In reply to a
post by Anonymous:
Consider if electricity worked like broadband does. You move in to your new home and notice that every time you turn on the kettle, the fridge goes off. You call the private electricity company which is backed by a private largely unregulated infrastructure provider.
After being warned you could face huge bills for a call out, you take the plunge, an engineer arrives, and concludes that there's no fault.
Actually, it's your fault for living 3km away from the substation. You cannot seriously expect to get the same current at that distance, surely. You'll just have to put up with it. Your options are to pay for another electricity pipe into the house and have them bonded together, or to pay thousands of pounds for a custom one-off installation.
You have electricity, end of. Shut your moaning. If you want decent electricity, go live in the narrow strip of land nearest to the sub-station.
Do you see where I'm going with this 
How far would we have got, as a country, with that approach?
It may come as a surprise to you, but this is pretty much
exactly what happened to electricity as it went from its initial public generation (in the 1880s, with private companies) through to the concept of being a "utility".
The UK electricity market was, at first and of course, fragmented. It had city-based generating plant, with a variety of voltages, frequencies and currents. Because each city was supplied independently, there were frequent overloads and breaksdowns (yes, turning on too many lights would blackout the entire city).
Distance certainly *was* an important factor. At the outset, no-one knew what voltage was best, or whether to supply AC or DC. There was no concept of a national standard, and certainly nothing that could distribute electricity over long distances without losses.
In the time between the 1880s and the 1930s, if you wanted better lighting, then the answer was indeed to choose carefully where you lived, or to be very rich.
It was only in 1925 that agreement was reached on having the high-voltage national grid, that has subsequently come to give us a stable supply. It then took until 1933 for the regional cores of the grid to be constructed, and 1938 for those to be connected together to form one national grid.
It is this grid, and the network of substations feed off it, that gets you away from local dependencies, and lets you start to think of an electricity supply as a ubiquitous, dependable, utility. (Actually, I think it was the creation of all the labour-saving devices - cooking, washing, drying - in the 50's and 60's that turned electricity from being a novel thing in itself, into the ubiquitous enabler of all those tools)
What happened in the UK? The first public generation of power was in 1881. By 1931, 50 years later, 35% of houses had electricity (and most concentrated on just lighting at the time). By 1938 this was 65%, and 85% in 1948.
Funny: A figure of "85%" is about the same as the Ofcom market 3 & market 2 areas we see today - the densely populated cities & towns. I wonder if that is a coincidence???
So stability of supply came about from 1933 onwards, with half the country being added to the supply up to 1948 - when labour's post-war nationalisation took place. In that time, the electricity generation continued to be by private companies, but the grid itself was established as a government body. Private companies with central regulation.
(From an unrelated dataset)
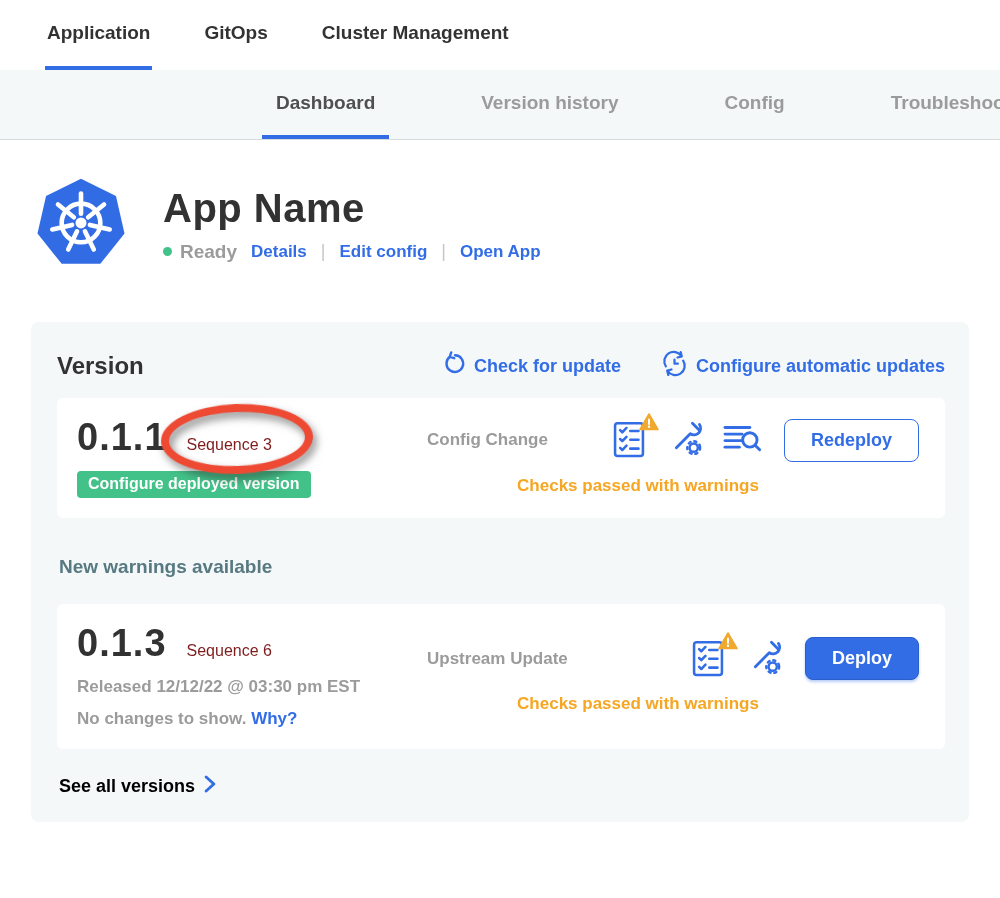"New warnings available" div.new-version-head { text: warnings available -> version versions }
National roll-out of natural gas was even later than this (1970s-1980s), and isn't that still going on?
It seems that the rollout of broadband isn't so very different, after all. Just on a faster timescale - itself made easier (but self-limiting) because the national network of copper has already been rolled out over 100 years for a different service.
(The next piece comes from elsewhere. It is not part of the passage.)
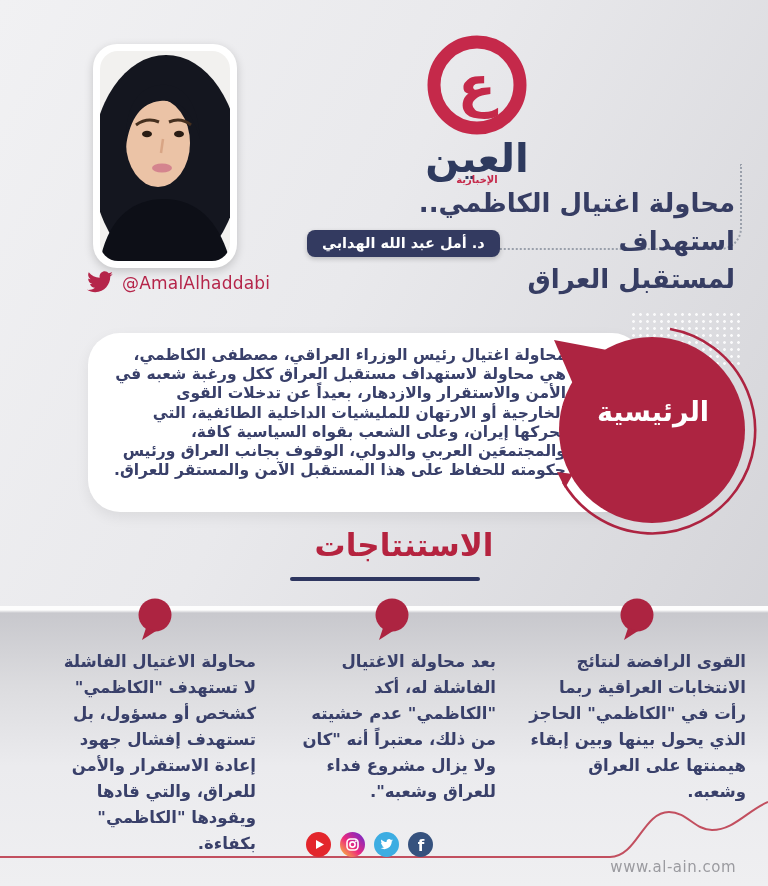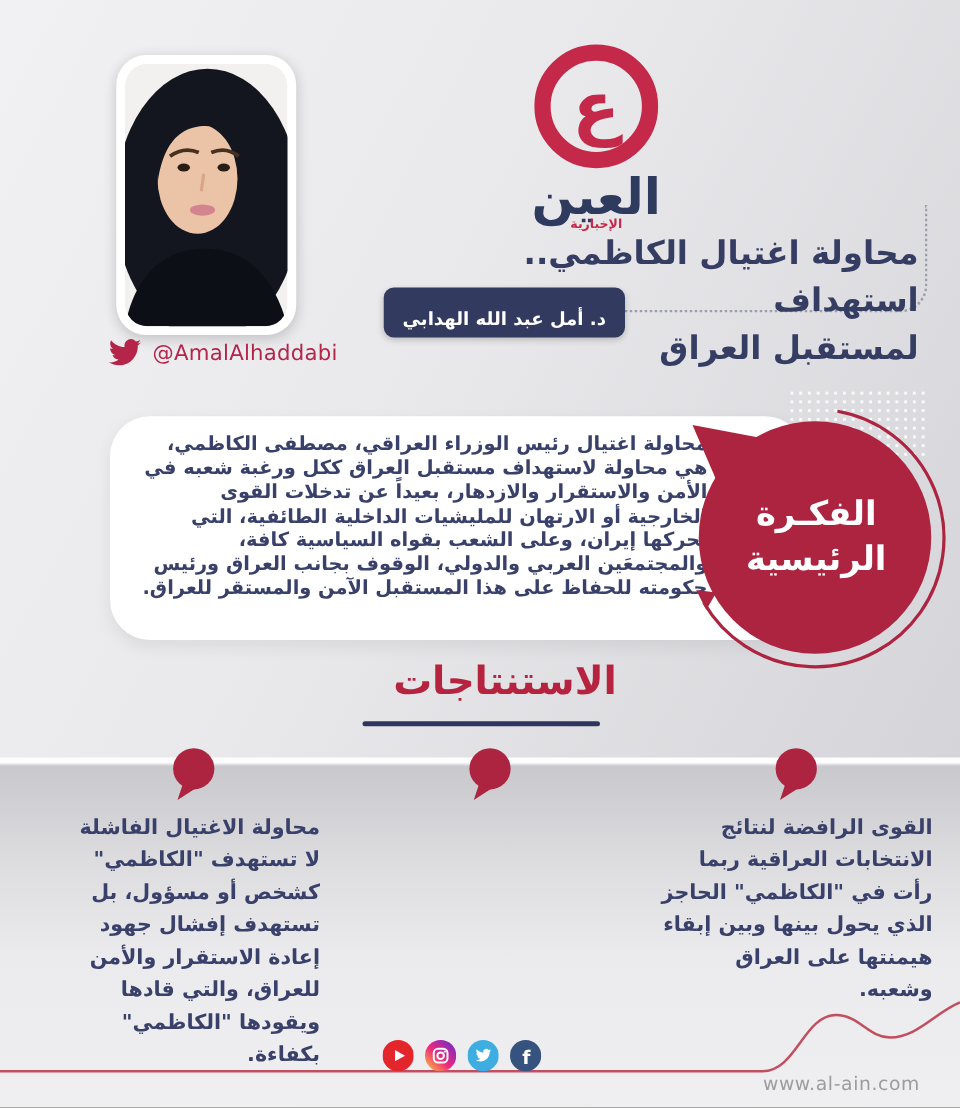"د. أمل عبد الله الهدابي" .author-badge { padding: 18px 15px 6px -> 5px 15px 6px }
In every case, the early impetus comes purely from private companies. This continues through middle life, but central regulation coordinates expansion. Finally, regulation is added to compel supply to the uneconomic parts of the country - but only after there's a majority of the country that can fund it.
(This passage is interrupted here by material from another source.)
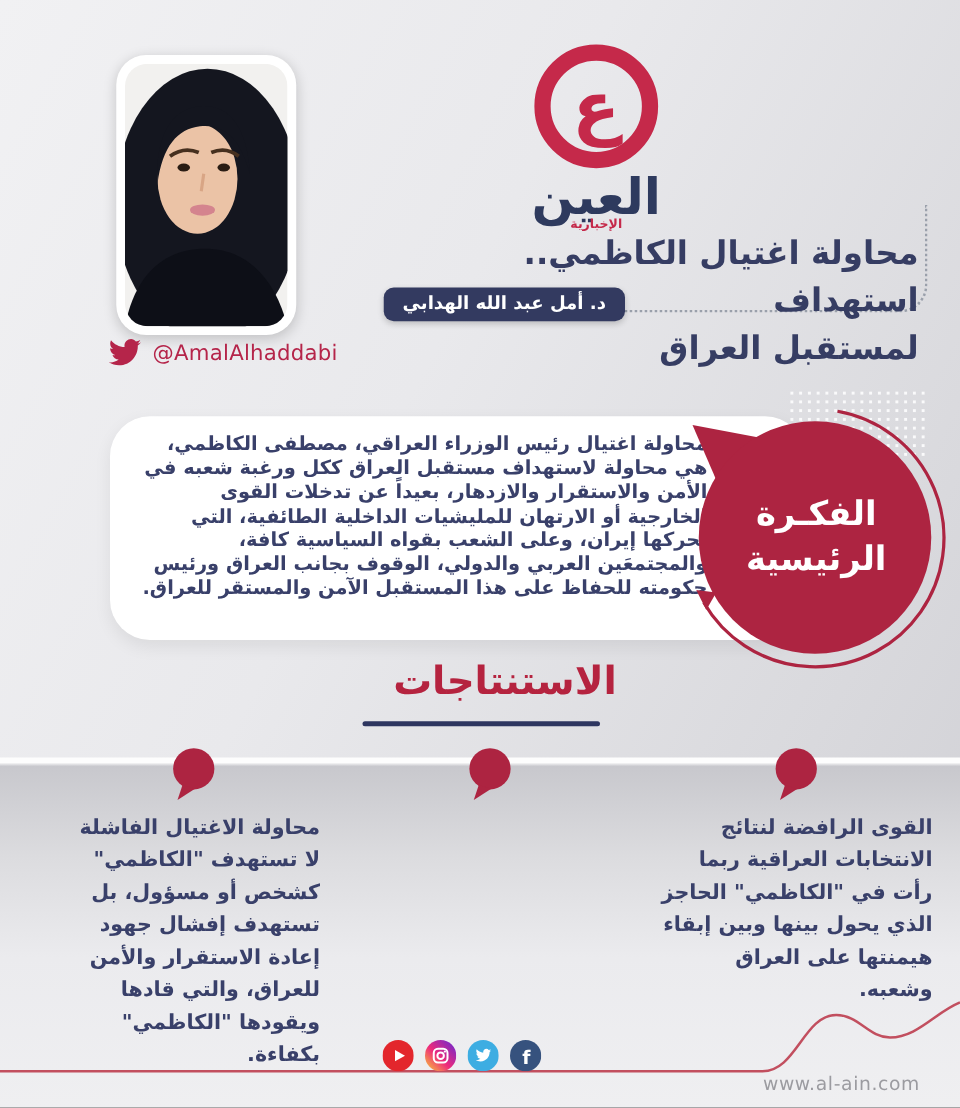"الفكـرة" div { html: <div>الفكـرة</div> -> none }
Ofcom is now setting price controls to limit the cost of broadband to the least economic exchanges (market 1), and the government will probably set a universal service obligation of 2mbps. From first service in 2000 with a maximum of 2Mbps, to USO where it is the minimum, in 12 years or so. And at about 10% of the price.
I'm not sure how nationalisation is actually going to help this go further.
In fact, I'm struggling to think what large infrastructure projects *have* come from nationalised industry. The only one I can readily think of is the road network.
Sources:
National Trust - a good read
Electricity in the North-East in the late 19th century.